Toutefois et au cas où la cour estimerait qu'il avait bien commis une faute, il conviendrait alors, selon le GPMM, de comparer la situation des salariés ayant travaillé dans un établissement fabriquant ou manipulant de l'amiante, auxquels des juges du fond ont alloué une somme variant de 4000€ à 7000€ à titre de dommages-intérêts pour préjudice d'anxiété, et la situation particulière des salariés du GPMM. En effet, ces derniers ont perçu dans le cadre de l'accord d'entreprise du 24 octobre 2002 plus que ce que prévoyait le dispositif légal de départ en ACAATA de sorte qu'il peut être soutenu que les agents du Port sont partis avec des indemnités, toutes causes de préjudices confondues, pouvant multiplier par quatre le montant des indemnités légales.
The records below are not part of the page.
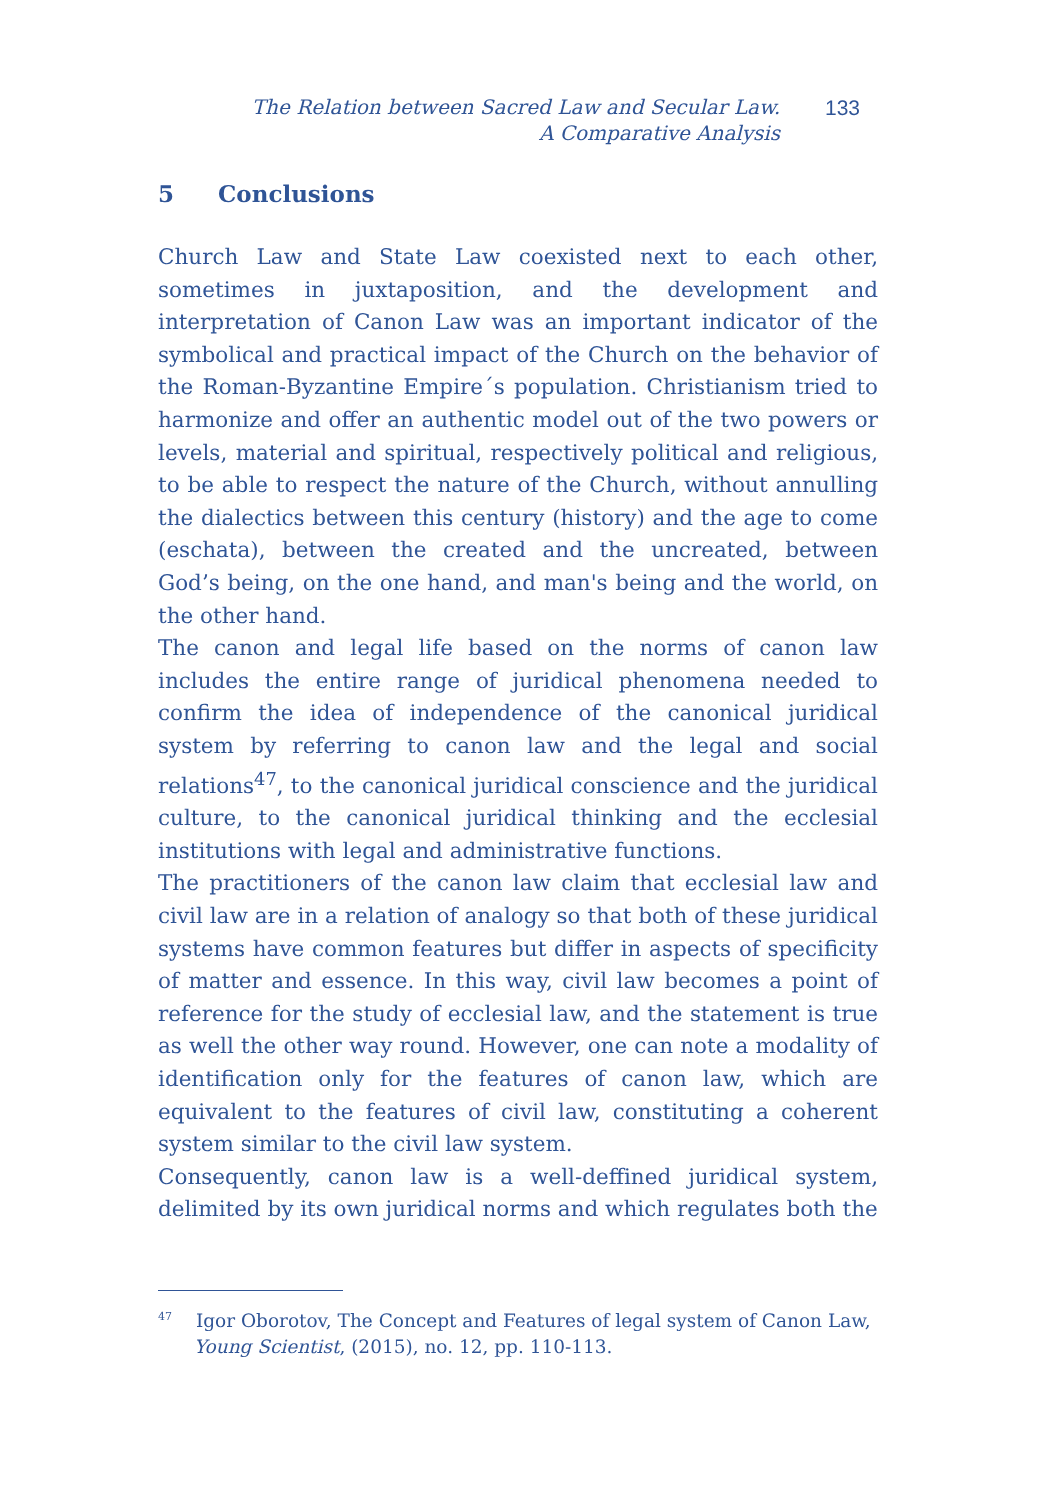The Relation between Sacred Law and Secular Law.
A Comparative Analysis
133
5 Conclusions
Church Law and State Law coexisted next to each other, sometimes in juxtaposition, and the development and interpretation of Canon Law was an important indicator of the symbolical and practical impact of the Church on the behavior of the Roman-Byzantine Empire´s population. Christianism tried to harmonize and offer an authentic model out of the two powers or levels, material and spiritual, respectively political and religious, to be able to respect the nature of the Church, without annulling the dialectics between this century (history) and the age to come (eschata), between the created and the uncreated, between God’s being, on the one hand, and man's being and the world, on the other hand.
The canon and legal life based on the norms of canon law includes the entire range of juridical phenomena needed to confirm the idea of independence of the canonical juridical system by referring to canon law and the legal and social relations<sup>47</sup>, to the canonical juridical conscience and the juridical culture, to the canonical juridical thinking and the ecclesial institutions with legal and administrative functions.
The practitioners of the canon law claim that ecclesial law and civil law are in a relation of analogy so that both of these juridical systems have common features but differ in aspects of specificity of matter and essence. In this way, civil law becomes a point of reference for the study of ecclesial law, and the statement is true as well the other way round. However, one can note a modality of identification only for the features of canon law, which are equivalent to the features of civil law, constituting a coherent system similar to the civil law system.
Consequently, canon law is a well-deffined juridical system, delimited by its own juridical norms and which regulates both the
<sup>47</sup> Igor Oborotov, The Concept and Features of legal system of Canon Law,
Young Scientist, (2015), no. 12, pp. 110-113.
Cette différence est substantielle et peut représenter plusieurs dizaine de milliers d'euros, ces sommes de nature indemnitaire étant de surcroît nettes d'impôts et de charges sociales. Le GPMM affirme donc qu'avec la signature de cet accord, il avait très largement anticipé les évolutions jurisprudentielles en versant des sommes très supérieures à l'évaluation actuelle par les juges du fond du préjudice d'anxiété. Dans ces conditions, à supposer que la cour retienne l'existence d'un préjudice d'anxiété, il conclut qu'elle juge que le demandeur a déjà été indemnisé de ce préjudice par l'employeur.

M onsieur [L] [P] demande à la cour de:

-confirmer le jugement;

-condamner LE GPMM à lui payer la somme de 500€ au titre de l'article 700 du code procédure civile .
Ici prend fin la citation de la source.